BP advances its commitment in support of a lower carbon future: the project portfolio has the total capacity to reduce up to 2.5 million tonnes of CO2 equivalent per year and improve the livelihoods of more than 2 million people.
BP Target Neutral, BP’s voluntary carbon offsetting programme, is celebrating its 11th year with an announcement that it has expanded the portfolio of carbon offsetting projects for 2017.
New projects in India, Peru, China and Mexico have been added to the portfolio, which includes activities as diverse as forest conservation, energy efficiency, renewable power and biogas.
BP Target Neutral only buys carbon credits that meet ICROA’s (International Carbon Reduction & Offset Alliance) best practice standards. Credits are used to offset carbon emissions as part of a “reduce – replace – neutralise” approach to carbon reduction. This supports the development of low carbon and carbon neutral products and services across BP’s businesses.
The new carbon offset projects have been overseen by an independent project selection forum using the UN’s sustainable development goals as a framework for assessment. The projects selected are expected to reduce carbon dioxide equivalent emissions by more than 2.5 million tonnes per year and improve the livelihoods of more than 2 million people though better access to energy, health, education, and employment opportunities as well as protecting more than 40,000 hectares of globally significant habitat.
Andrea Abrahams, global director, BP Target Neutral, said: “BP is committed to a lower carbon transition. Our carbon project selection process ensures the integrity of carbon reduction projects and their contribution to the UN’s sustainable development goals.
“Increasing numbers of businesses are implementing carbon management strategies which allow them to target top-line growth, business efficiency and brand enhancement with measurable and material impacts. BP is proud to provide our customers and their businesses with opportunities to not only offset their carbon emissions but also help to bring people out of poverty.”
In India, the Bagepalli Coolie Sangha Project involves installing 18,000 biogas plants and cookstoves in low income homes and over the past six years has avoided 137,452 tonnes of CO2e (equivalent) emissions. Biogas generated in biodigesters replaces the burning of wood and kerosene in traditional stoves and secures a significant reduction in greenhouse gases and harmful indoor air pollution.
In Peru, the Qori Q'oncha Cookstoves Project is helping households to obtain improved cookstoves that have an enclosed combustion chamber which burns more efficiently and evacuates smoke from the home through a chimney. Burning more efficiently and using less firewood, each new stove reduces on average 3.3 tCO2e per year. By January 2017, 106,000 improved cookstoves have been installed benefitting over 450,000 people from rural communities living in poverty.
In China, the Sichuan Rural Poor-Household Biogas Project also supports the installation of biogas units and smoke-free cookstoves in low-income households. The project aims to provide one million low income households with clean, convenient and free biogas for cooking, heating and lighting and the programme has the potential to save up to 20 million tCO2e within its 28-year lifetime.

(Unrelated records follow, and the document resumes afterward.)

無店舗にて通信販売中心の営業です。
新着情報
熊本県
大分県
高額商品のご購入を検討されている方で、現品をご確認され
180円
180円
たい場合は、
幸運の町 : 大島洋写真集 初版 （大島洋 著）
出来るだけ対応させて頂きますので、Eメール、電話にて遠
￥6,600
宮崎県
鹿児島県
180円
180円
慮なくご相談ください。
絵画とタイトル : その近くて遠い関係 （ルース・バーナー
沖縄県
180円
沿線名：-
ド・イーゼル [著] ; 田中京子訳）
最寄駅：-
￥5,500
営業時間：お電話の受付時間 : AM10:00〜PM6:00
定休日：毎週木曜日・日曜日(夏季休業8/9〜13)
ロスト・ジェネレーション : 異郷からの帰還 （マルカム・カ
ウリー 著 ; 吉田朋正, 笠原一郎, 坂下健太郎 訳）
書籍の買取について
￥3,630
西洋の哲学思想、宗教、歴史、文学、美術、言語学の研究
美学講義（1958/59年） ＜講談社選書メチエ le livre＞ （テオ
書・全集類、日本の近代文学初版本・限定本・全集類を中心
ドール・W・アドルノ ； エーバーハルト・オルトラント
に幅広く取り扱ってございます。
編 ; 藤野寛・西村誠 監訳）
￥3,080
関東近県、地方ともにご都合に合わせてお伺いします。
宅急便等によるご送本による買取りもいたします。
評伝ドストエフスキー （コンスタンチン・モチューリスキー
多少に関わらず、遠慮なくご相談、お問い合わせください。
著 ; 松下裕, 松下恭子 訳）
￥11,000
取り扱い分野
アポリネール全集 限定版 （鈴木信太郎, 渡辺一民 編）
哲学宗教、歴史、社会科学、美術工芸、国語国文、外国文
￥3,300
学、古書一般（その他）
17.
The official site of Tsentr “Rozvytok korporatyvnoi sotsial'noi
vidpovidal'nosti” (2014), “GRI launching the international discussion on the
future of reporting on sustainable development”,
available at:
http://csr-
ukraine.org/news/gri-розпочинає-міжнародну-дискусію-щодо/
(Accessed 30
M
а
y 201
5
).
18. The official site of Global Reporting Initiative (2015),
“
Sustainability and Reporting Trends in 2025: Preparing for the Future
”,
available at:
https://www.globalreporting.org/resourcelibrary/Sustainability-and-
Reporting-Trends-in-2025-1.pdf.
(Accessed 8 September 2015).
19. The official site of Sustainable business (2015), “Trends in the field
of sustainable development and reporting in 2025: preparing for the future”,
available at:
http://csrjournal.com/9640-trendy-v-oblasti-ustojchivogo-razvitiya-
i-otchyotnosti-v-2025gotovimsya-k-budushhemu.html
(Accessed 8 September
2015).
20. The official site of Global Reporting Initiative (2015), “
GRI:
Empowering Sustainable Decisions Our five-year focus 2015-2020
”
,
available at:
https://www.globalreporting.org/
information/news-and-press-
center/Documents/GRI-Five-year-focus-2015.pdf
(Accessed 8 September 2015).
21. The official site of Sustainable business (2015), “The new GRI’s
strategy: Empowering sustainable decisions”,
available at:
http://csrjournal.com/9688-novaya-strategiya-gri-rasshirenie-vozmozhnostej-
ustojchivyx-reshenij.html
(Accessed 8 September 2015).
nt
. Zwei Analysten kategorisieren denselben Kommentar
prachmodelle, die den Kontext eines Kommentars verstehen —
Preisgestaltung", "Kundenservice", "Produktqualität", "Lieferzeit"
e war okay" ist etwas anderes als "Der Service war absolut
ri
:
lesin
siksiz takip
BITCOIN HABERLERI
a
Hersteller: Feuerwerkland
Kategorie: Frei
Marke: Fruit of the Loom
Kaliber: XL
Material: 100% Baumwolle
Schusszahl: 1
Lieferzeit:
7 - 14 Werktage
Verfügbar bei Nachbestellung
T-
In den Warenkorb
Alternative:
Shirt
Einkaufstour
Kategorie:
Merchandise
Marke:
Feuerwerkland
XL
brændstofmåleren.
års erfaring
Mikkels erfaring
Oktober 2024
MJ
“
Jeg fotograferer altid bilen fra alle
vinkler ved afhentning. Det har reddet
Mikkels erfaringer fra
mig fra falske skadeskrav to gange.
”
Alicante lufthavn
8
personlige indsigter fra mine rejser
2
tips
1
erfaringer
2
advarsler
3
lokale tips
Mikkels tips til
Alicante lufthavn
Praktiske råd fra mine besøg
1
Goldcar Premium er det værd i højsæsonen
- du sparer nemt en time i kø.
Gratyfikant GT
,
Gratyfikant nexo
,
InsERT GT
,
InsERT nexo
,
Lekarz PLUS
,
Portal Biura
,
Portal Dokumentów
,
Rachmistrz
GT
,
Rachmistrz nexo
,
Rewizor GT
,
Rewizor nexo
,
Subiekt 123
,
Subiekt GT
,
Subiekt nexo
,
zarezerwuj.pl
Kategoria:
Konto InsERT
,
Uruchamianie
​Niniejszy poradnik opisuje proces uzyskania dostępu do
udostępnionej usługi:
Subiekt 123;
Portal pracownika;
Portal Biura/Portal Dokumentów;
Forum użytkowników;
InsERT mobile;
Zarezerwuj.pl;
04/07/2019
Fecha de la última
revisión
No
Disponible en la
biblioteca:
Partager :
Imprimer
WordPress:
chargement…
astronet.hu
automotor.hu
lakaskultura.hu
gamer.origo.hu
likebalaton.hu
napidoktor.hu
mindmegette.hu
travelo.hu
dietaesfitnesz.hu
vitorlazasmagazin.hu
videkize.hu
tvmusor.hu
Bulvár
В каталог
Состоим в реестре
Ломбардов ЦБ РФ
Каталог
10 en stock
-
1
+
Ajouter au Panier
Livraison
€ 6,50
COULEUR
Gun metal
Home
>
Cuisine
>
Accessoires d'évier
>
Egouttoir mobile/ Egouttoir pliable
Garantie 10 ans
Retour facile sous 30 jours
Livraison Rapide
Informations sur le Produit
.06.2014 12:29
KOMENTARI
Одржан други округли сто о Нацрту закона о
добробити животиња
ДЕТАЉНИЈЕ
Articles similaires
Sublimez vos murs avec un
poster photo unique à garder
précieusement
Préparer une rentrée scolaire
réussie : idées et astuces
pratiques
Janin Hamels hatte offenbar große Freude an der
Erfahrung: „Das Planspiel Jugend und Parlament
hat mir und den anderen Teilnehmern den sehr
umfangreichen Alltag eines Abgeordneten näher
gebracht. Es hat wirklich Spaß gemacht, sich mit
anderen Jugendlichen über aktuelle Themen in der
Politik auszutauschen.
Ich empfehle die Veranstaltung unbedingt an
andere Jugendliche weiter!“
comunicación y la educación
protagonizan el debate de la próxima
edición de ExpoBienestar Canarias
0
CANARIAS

In Mexico, the Distribution on ONIL Cookstoves Project is working to provide high-efficiency plancha-style cookstoves to families in rural Mexico. As well as improving indoor air quality, the stoves use much less firewood than traditional open fires. Traditional three-stone fires in Mexico use around 5 tonnes of firewood each year per household and gathering it is time-consuming and heavy work. High-efficiency plancha-style cookstoves reduce the time needed to collect firewood and protects bio-diversity. The project is aiming to install 35,000 cookstoves per year by 2019.